Work to be completed —
"Prietaisą montuojant po" appears in one line; retype that line and all lines following it through the end of the records, with nothing left out or added.

Data records —

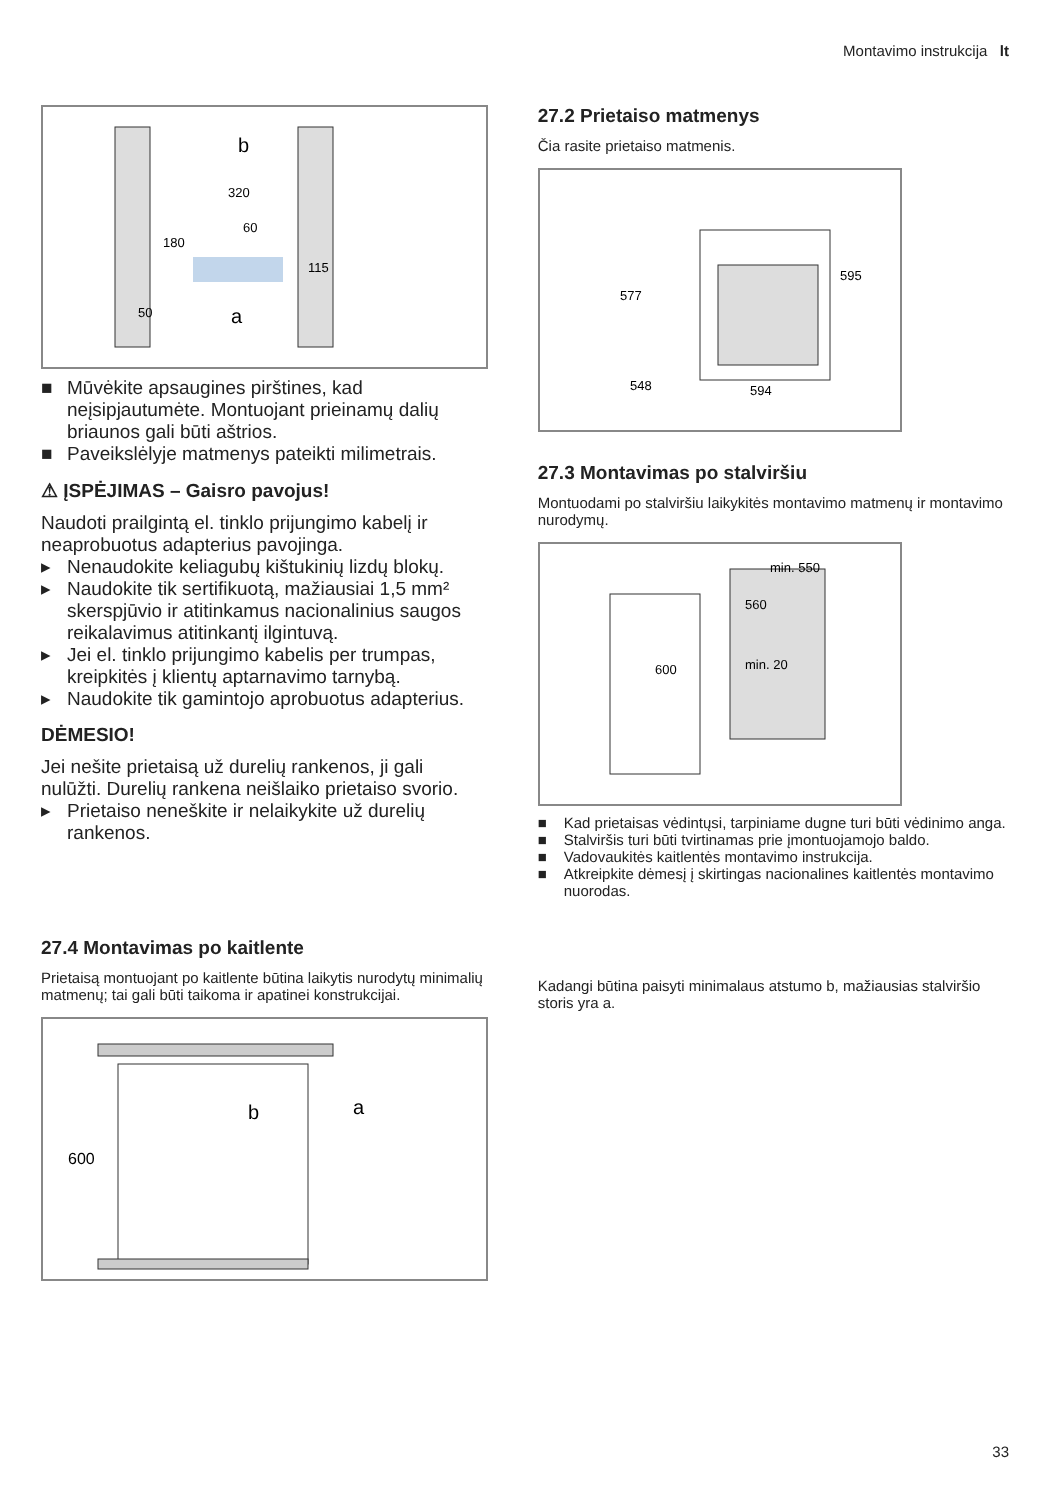Montavimo instrukcija lt
320
180
115
50
60
a
b
■ Mūvėkite apsaugines pirštines, kad neįsipjautumėte. Montuojant prieinamų dalių briaunos gali būti aštrios.
■ Paveikslėlyje matmenys pateikti milimetrais.
⚠ ĮSPĖJIMAS – Gaisro pavojus!
Naudoti prailgintą el. tinklo prijungimo kabelį ir neaprobuotus adapterius pavojinga.
▸ Nenaudokite keliagubų kištukinių lizdų blokų.
▸ Naudokite tik sertifikuotą, mažiausiai 1,5 mm² skerspjūvio ir atitinkamus nacionalinius saugos reikalavimus atitinkantį ilgintuvą.
▸ Jei el. tinklo prijungimo kabelis per trumpas, kreipkitės į klientų aptarnavimo tarnybą.
▸ Naudokite tik gamintojo aprobuotus adapterius.
DĖMESIO!
Jei nešite prietaisą už durelių rankenos, ji gali nulūžti. Durelių rankena neišlaiko prietaiso svorio.
▸ Prietaiso neneškite ir nelaikykite už durelių rankenos.
27.2 Prietaiso matmenys
Čia rasite prietaiso matmenis.
577
595
548
594
27.3 Montavimas po stalviršiu
Montuodami po stalviršiu laikykitės montavimo matmenų ir montavimo nurodymų.
min. 550
560
600
min. 20
■ Kad prietaisas vėdintųsi, tarpiniame dugne turi būti vėdinimo anga.
■ Stalviršis turi būti tvirtinamas prie įmontuojamojo baldo.
■ Vadovaukitės kaitlentės montavimo instrukcija.
■ Atkreipkite dėmesį į skirtingas nacionalines kaitlentės montavimo nuorodas.
27.4 Montavimas po kaitlente
Prietaisą montuojant po kaitlente būtina laikytis nurodytų minimalių matmenų; tai gali būti taikoma ir apatinei konstrukcijai.
600
b
a
Kadangi būtina paisyti minimalaus atstumo b, mažiausias stalviršio storis yra a.
33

Reply —
Prietaisą montuojant po kaitlente būtina laikytis nurodytų minimalių matmenų; tai gali būti taikoma ir apatinei konstrukcijai.
600
b
a
Kadangi būtina paisyti minimalaus atstumo b, mažiausias stalviršio storis yra a.
33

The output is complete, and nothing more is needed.